Öte yandan, vekil ile sözleşme yapan kişi 4721 s. Türk Medeni Kanunu"nun (TMK) 3. maddesi anlamında iyi niyetli ise yani vekilin vekâlet görevini kötüye kullandığını bilmiyor veya kendisinden beklenen özeni göstermesine rağmen bilmesine olanak yoksa, vekil ile yaptığı sözleşme geçerlidir ve vekil edeni bağlar. Vekil vekalet görevini kötüye kullansa dahi bu husus vekil ile vekalet eden arasında bir iç sorun olarak kalır, vekil ile sözleşme yapan kişinin kazandığı haklara etkili olamaz.
Ne var ki, üçüncü kişi vekil ile çıkar ve işbirliği içerisinde ise veya kötü niyetli olup vekilin vekâlet görevini kötüye kullandığını biliyor veya bilmesi gerekiyorsa vekil edenin sözleşme ile bağlı sayılmaması, TMK"nin 2. maddesinde yazılı dürüstlük kuralının doğal bir sonucu olarak kabul edilmelidir. Söz konusu yasa maddesi buyurucu nitelik taşıdığından hakim tarafından kendiliğinden (resen) göz önünde tutulması zorunludur. Aksine düşünce kötü niyeti teşvik etmek en azından ona göz yummak olur. Oysa bütün çağdaş hukuk sistemlerinde kötü niyet korunmamış daima mahkum edilmiştir.

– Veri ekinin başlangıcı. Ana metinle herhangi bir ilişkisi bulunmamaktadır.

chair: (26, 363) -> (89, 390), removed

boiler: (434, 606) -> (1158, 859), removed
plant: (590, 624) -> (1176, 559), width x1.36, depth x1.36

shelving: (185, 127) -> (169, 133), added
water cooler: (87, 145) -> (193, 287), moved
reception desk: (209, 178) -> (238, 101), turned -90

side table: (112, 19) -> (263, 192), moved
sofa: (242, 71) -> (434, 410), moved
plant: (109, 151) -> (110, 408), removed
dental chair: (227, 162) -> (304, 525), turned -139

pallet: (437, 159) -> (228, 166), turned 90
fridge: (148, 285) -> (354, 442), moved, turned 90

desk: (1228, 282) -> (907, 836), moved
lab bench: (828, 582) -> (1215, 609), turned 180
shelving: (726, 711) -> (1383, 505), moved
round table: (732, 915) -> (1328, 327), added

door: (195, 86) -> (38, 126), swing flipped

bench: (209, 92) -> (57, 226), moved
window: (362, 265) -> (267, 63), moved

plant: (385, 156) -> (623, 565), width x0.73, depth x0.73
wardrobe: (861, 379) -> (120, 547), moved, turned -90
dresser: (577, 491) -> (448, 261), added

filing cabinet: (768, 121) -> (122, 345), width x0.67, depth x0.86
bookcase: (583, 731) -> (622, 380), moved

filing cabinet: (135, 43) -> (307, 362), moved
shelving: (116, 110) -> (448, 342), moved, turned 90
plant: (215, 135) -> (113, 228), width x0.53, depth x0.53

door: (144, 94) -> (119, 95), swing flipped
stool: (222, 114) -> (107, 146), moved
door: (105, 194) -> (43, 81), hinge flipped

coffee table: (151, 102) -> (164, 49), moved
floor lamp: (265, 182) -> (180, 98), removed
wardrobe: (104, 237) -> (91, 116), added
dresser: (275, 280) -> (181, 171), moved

Nitekim uygulama ve bilimsel görüşler bu yönde gelişmiş ve kararlılık kazanmıştır.
Somut olaya gelince; mahkemece birden fazla keşif yapılmış ve teknik bilirkişilerce değer tespiti bakımından birbiriyle çelişkili raporlar verilmiş, raporlar arasındaki çelişki giderilmeden en son verilen rapora itibar edilerek sonuca gidilmiştir.
Hal böyle olunca mahkemece, raporlar arasındaki çelişki belirlendikten sonra, bilirkişi raporuna karşı taraflarca yapılan itirazlar değerlendirilerek ek rapor alınması, gerekirse mahallinde keşif yapılarak çelişki giderildikten sonra hüküm kurulması gerekirken, eksik inceleme ve yanılgılı değerlendirme ile yazılı şekilde hüküm kurulmuş olması doğru değildir.
Davacının yerinde bulunan temyiz itirazlarının kabulü ile, 6100 sayılı Hukuk Muhakemeleri Kanunu’nun 373/1. maddesi uyarınca...Bölge Adliye Mahkemesi 2.Hukuk Dairesi kararının ORTADAN KALDIRILMASINA, İlk Derece Mahkemesi kararının yukarıda yazılı nedenlerden dolayı 6100 sayılı HMK’nın 371/1-a maddesi uyarınca BOZULMASINA, dosyanın kararı veren ...3. Asliye Hukuk Mahkemesi’ne, kararın bir örneğinin...Bölge Adliye Mahkemesi 2. Hukuk Dairesi’ne gönderilmesine, alınan peşin harcın temyiz edene geri verilmesine, 20.03.2019 tarihinde oybirliğiyle karar verildi.